陈谨燃,你从来都不知道,我把你从青春里拿走究竟是忍着怎样的剧痛才办得到。
可为什么,你重新出现在我面前,我设了重重机关的心房还是轻易地把你放了进去。
我从来没有像这样又哭又笑的,像个傻子。
因为一个人,我开始变得不像我自己。
明明和你重逢的那天是春意渐浓,暖风从容,可我的心早就拧成了一把乱麻,毛刺扎的心又疼又痒,好比烈火烹油,方寸大乱。
你再次出现在我面前,是叫我别再错过勇敢追逐,还是只是赐我一段可以以后寒冷时取暖的短暂光阴呢?
给我个答案,好吗。
春日的樱花惹眼,郑温峤慢慢找回知觉。
从去年冬天,再到今年春天。
一年多的时间,像是镜片被打碎,露出了本来狰狞的模样。
当她再次看到眼前的人,一年多的辗转反侧又自我安慰,自我开解。
摔得粉碎。
她告诉自己,没关系的,走就走了。
以后两个人未来的生活都会很宽广,无限大。
她无数次这样安慰着自己。
可是她只能含着满眼泪水看着对面的人。
当眼眶超载了原本能承受的重量,泪水顺着眼角滚落。
郑温峤察觉到泪往下滚落的时候立刻别过头。
她不愿意让他看到这幅狼狈的样子。
她在一件事上从未较过真,此刻却格外倔强,格外地不服输。
陈谨燃看了一眼被她握在掌心里已经变形的纸。
在公园看见郑温峤的那刻,他也有些恍然。
那些被搁置在时光角落里的回忆,曾让他在无数治疗的时候瞬间性地想起。化疗的时候,他曾经一度剃光头发,然后又重新长起,再被剃光。

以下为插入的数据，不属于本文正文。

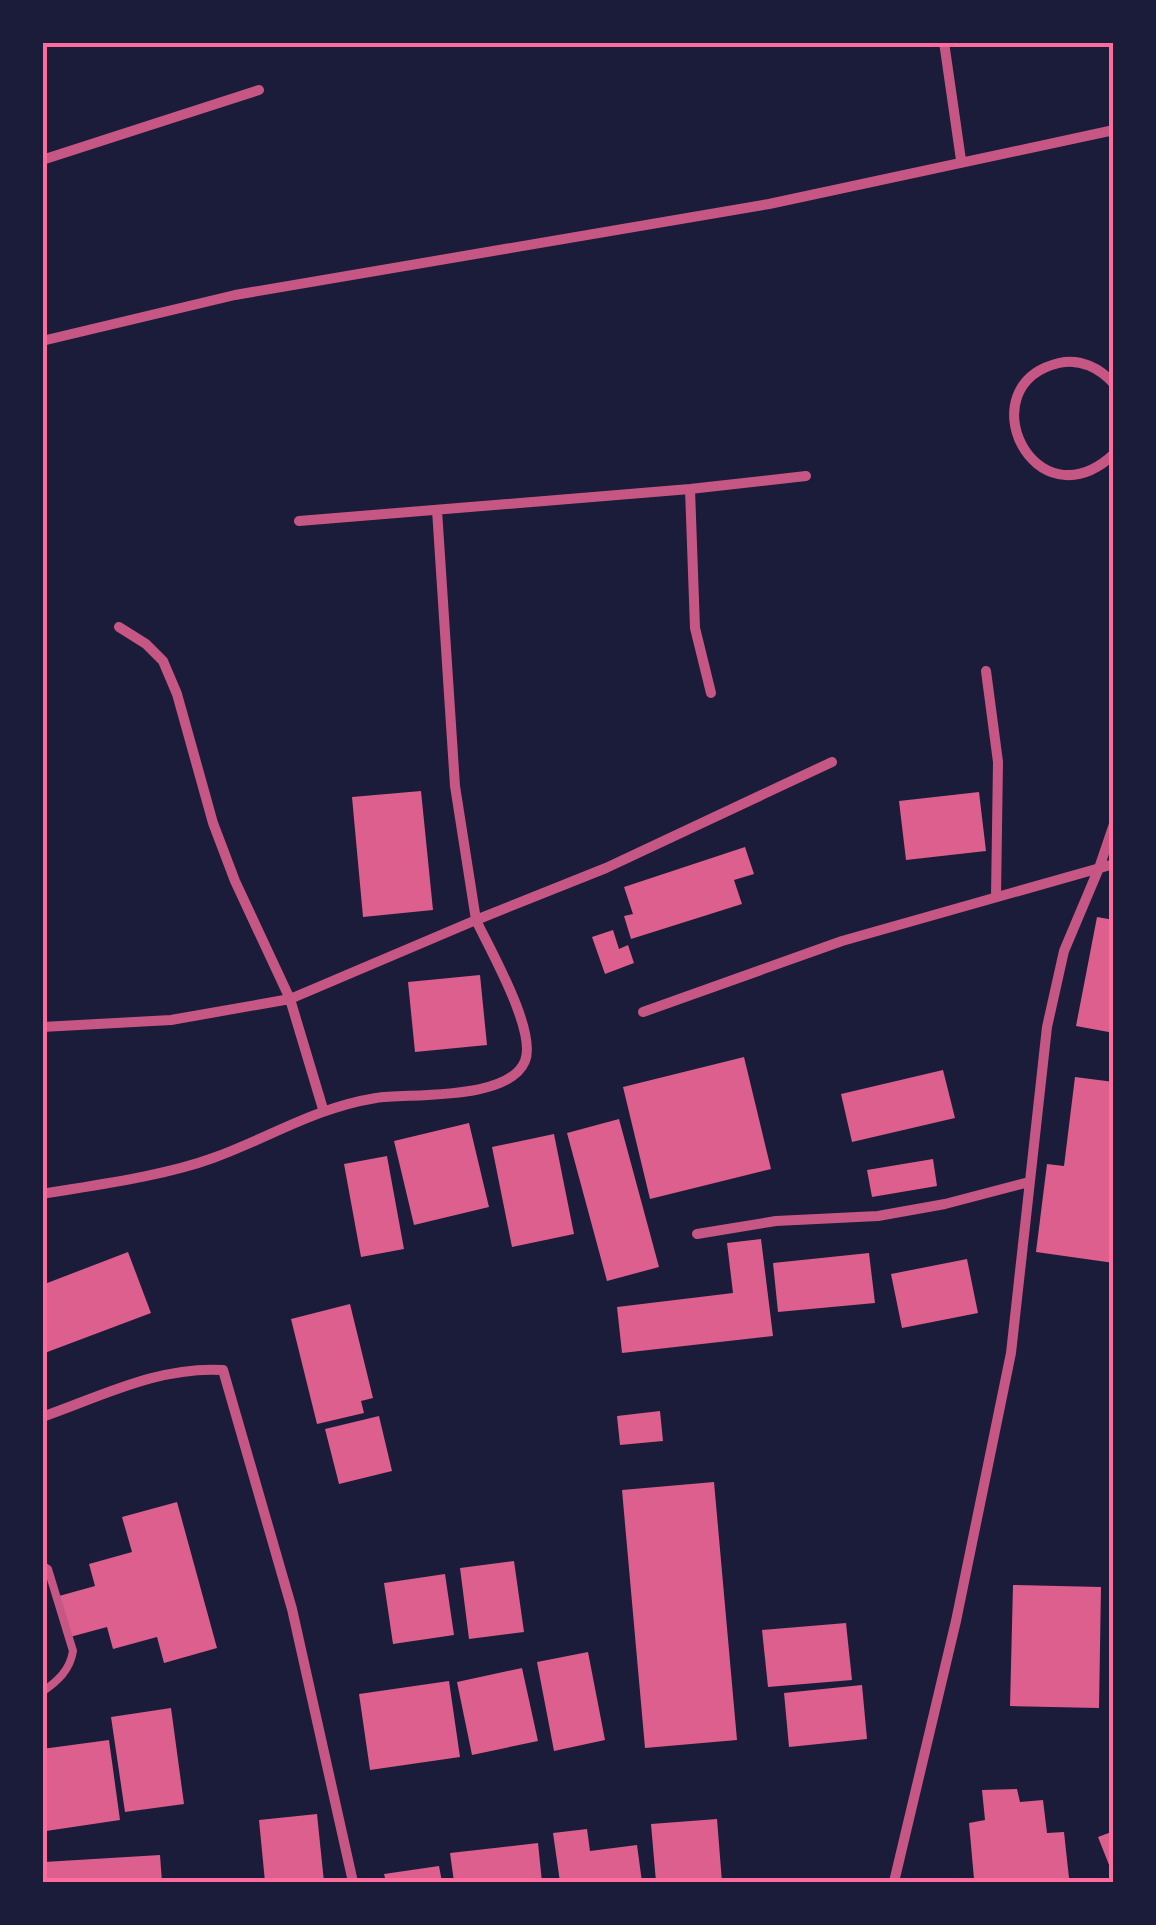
<svg xmlns="http://www.w3.org/2000/svg" width="1156" height="1925" font-family="Lora,serif">
<style>
.building{fill:#dd5f8e}
.lines{fill:none;stroke-linecap:round;stroke-linejoin:round}
.service{stroke:#c65784;stroke-width:8}
.minor{stroke:#c65784;stroke-width:10}
.neatline{fill:none;stroke:#ff6b9d;stroke-width:4}
</style>
<rect width="100%" height="100%" fill="#1b1b3a"/>
<path class="building" d="M421,791l12,119 -70,7 -11,-120z
M979,792l7,59 -80,9 -7,-59z
M745,847l9,27 -20,6 8,24 -111,35 -7,-23 9,-2 -9,-27z
M1097,917l17,3v113l-38,-7z
M613,930l6,19 9,-4 6,18 -29,11 -13,-37z
M480,975l7,70 -72,7 -7,-70z
M744,1057l27,112 -121,30 -27,-112z
M943,1070l12,48 -103,24 -11,-48z
M1075,1077l39,5v181l-78,-11 11,-88 17,2z
M619,1119l40,148 -52,14 -40,-148z
M469,1123l20,84 -75,18 -20,-84z
M554,1134l20,100 -62,13 -20,-100z
M387,1156l17,93 -43,8 -17,-93z
M933,1159l4,27 -65,11 -5,-27z
M761,1239l12,97 -151,17 -5,-46 116,-14 -6,-50z
M128,1252l23,61 -109,41v-69z
M869,1253l6,50 -97,9 -5,-49z
M967,1259l11,54 -76,15 -11,-54z
M350,1304l23,94 -12,3 3,12 -47,11 -26,-105z
M660,1411l3,30 -43,4 -3,-29z
M379,1416l13,55 -53,13 -14,-55z
M714,1482l23,258 -92,8 -23,-258z
M177,1502l40,146 -53,15 -7,-26 -44,12 -6,-22 -37,10 -11,-41 36,-10 -6,-22 43,-12 -10,-35z
M514,1561l10,71 -55,7 -9,-71z
M445,1574l9,61 -61,9 -9,-61z
M1013,1585l88,2 -2,121 -89,-2z
M846,1623l6,57 -84,7 -6,-57z
M588,1652l17,88 -51,11 -17,-89z
M522,1668l16,73 -66,14 -15,-73z
M449,1681l11,76 -90,13 -11,-76z
M862,1685l5,54 -78,8 -5,-54z
M171,1708l13,96 -59,8 -14,-95z
M109,1740l11,80 -74,11 -4,-82z
M1017,1789l3,13 23,-2 4,33 17,-1 5,46 -45,4 -50,-3 -5,-56 16,-3 -3,-30z
M317,1814l7,68h-59l-6,-62z
M717,1819l5,63h-66l-5,-58z
M587,1829l3,22 47,-6 5,37h-82l-7,-49z
M1114,1831v44h-1l-15,-38z
M538,1843l4,39h-88l-4,-29z
M160,1855l2,27h-116l-2,-20z
M439,1866l3,16h-56l-2,-8z"/>
<g class="lines">
<path class="service" d="M42,1565l6,4 25,82c-3,19 -15,30 -31,41"/>
<path class="minor" d="M944,42l17,118
M42,160l217,-70
M42,341l193,-46 534,-91 345,-74
M1114,384c-14,-16 -34,-26 -55,-21 -93,22 -25,165 55,91
M690,489l5,139 16,65
M437,510l18,276 21,134 130,-52 226,-106
M299,521l391,-32 116,-13
M119,627l27,17 17,17 14,33 36,129 22,58 55,118 33,110
M986,671l12,91 -2,134
M643,1012l199,-71 272,-77
M42,1027l129,-7 119,-21 186,-79c14,30 61,111 49,141 -16,40 -113,32 -149,37 -62,10 -105,39 -163,60 -49,18 -118,27 -171,36
M697,1234l79,-13 102,-5 67,-12 84,-22
M42,1417c60,-21 117,-51 181,-47l69,239 61,273
M894,1882l62,-261 55,-268 36,-326 17,-76 35,-83 15,-44"/>
</g>
<rect width="1156" height="1925" fill="none" stroke="#1b1b3a" stroke-width="90"/>
<rect x="45" y="45" width="1066" height="1835" class="neatline"/>
</svg>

从一开始他就知道,他的身体里住了一颗随时会被引爆的炸弹。
他不敢承诺,甚至不敢奢求一切看起来并不属于他的。
有时,陈谨燃坐在病床上,看到晨曦的温暖浇在肩膀上,又看到夕阳的暮光从肩膀倾颓。
他想,或许只有飞鸟与他比邻。
常常用笑掩饰内心的痛苦,似乎成了家常便饭。
此刻看见女孩浸满泪意的双眼,他的心,被突如其来的陨石砸的钝痛。
那些无言的离别,辗转日夜的想念,两个人的小心翼翼,隐藏的心思……
不是只有一个人承受着。
郑温峤不记得自己是怎么回到寝室的。
只记得自己满眼泪意,穿过汹涌人潮,肩膀不知被撞了多少次。
坐在床上,肩膀上的包卸下重量,她怅然若失地揉着酸麻的手臂。
郑温峤抿了抿唇,轰散了脑海里的乱意,简单收拾了下出了寝室。
踏上公交车,她给白念发了一条消息。
推开火锅店门的时候,一阵呛人嗓子的热辣气息扑面而来。
郑温峤找地方落座,接过菜单,低头思忖着划勾。
她高考之后养成了吃辣的习惯。
每一次心情烦躁或者总有事情堵在心里,她就会到火锅店,点一个店里的招牌辣锅。
她以前并不能吃辣,在初次吃麻辣火锅的时候出了一身汗。
自此之后,郑温峤喜欢上了吃辣的感觉。
就像炽热的烈焰灼烧着娇嫩的花瓣。
凶猛的烈火与极致的轻灵,撞出无尽星火,在长夜中燃尽最后一丝温热。她享受着热辣的感觉。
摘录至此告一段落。